Shiro assured him it was normal. That while Keith typically operated on the same sleep-wake cycle as both Alteans and humans, his Galran heritage meant he would sometimes sleep through two or three days at a time, just like the rest of his kind. Particularly after a stretch of days where he’d gotten no sleep at all. That information surprised Lance, though in retrospect it made sense. They weren’t of the same species, so of course there would be a few biological differences between them. It was just slightly inconvenient that those differences had to appear now, when Lance most wanted to talk.

It didn’t sit well with him, not knowing what he would be doing at court. What role he should play, what tasks to focus on, what relationships to cultivate. It felt like he was flying blindly into battle, and he really didn’t like it.

He clenched his hand into a fist and rubbed his thumb over the smooth metal, then turned his gaze back to Shiro, who had already begun the shuttle’s landing procedures during Lance’s silence.

Lance tilted his head to the side and considered Shiro— the broad set of his shoulders beneath his black jacket, and his metal arm, and the serene expression that covered his face. There was a strength to him that Lance admired. Physically, of course, but also mentally. No doubt the Galrans had put him through a lot since they’d conquered Earth, and yet he could still face the planet calmly. He didn’t let the past affect him. Lance wanted more than anything to do the same.

There was also just something really comforting about Shiro. Maybe it was because Lance knew he understood what Lance was going through. Or maybe it was because Shiro’s human appearance was so similar to an Altean’s. Except for the ears and the lack of facial tattoos, Shiro could have easily passed for an Altean. He was certainly the closest thing Lance had to a familiar face on this new planet, so it was little wonder Lance felt so at ease around him. He’d be like a breath of fresh air after being surrounded by so many Galrans. Something of a relief. Lance was just glad Shiro worked so closely with Keith, if only because it meant he wouldn’t have to feel so lonely and out of place in this foreign court.

He’d trust Shiro over any of the Galran politicians anyways. If nothing else, the long trip from Olkarion had solidified that impression and shown Lance that Shiro was someone worth trusting and confiding in. And that he was someone who knew how to navigate the court, which Lance definitely needed help with. And, after all, Matt had once advised him to quietly seek out allies and consolidate his support. Perhaps Shiro could be the first of those.

The man in question hummed softly as he fiddled with the controls and locked their shuttle onto course. “We’ll be arriving soon,” he said. He turned in his chair and smiled at Lance, but his eyes were still filled with concern. Like he was asking Lance for permission to land, or trying to say he could delay their arrival if Lance wanted. The intention touched him, even if he couldn’t accept it.

Instead, he silently nodded his assent and faced the planet, trying not to think too much about what was awaiting him on the surface. He felt Shiro’s gaze on him, weighing his words, judging his countenance. But finally, Shiro let out a breath and stood from his chair. “Can I trust you to keep us on track while I wake Keith up?”

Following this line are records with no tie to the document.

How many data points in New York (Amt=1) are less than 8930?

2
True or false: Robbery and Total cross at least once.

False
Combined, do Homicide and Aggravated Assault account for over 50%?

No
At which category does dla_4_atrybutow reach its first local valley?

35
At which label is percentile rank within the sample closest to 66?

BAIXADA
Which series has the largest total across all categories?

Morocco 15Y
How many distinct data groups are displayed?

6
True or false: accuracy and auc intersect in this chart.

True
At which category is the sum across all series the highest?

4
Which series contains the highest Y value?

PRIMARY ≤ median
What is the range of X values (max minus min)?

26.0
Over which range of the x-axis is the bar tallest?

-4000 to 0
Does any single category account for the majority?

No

“Of course,” Lance answered, because he knew his duty. He knew how important it was for him to reach Galra, even if all he wanted was to turn this ship around and fly in the opposite direction.

Shiro seemed to accept that answer without hesitation. He didn’t ask any other questions, or even give Lance a look. He just patted Lance once more on the shoulder, and then left the cockpit, presumably heading towards the sleeping quarters at the back of the shuttle. And Lance was left with the control screens and the gentle humming of the shuttle’s engine.

All alone, Lance let out a long breath and slumped back in his seat. The shuttle was already locked onto their destination, so there was very little for Lance to do except sit there and watch the planet grow larger and larger, becoming clearer and more detailed with every second, until its rocky landscape was all the Lance could see.

“Galra,” he sighed again, staring at the red that filled the shuttle’s windshield. His new home.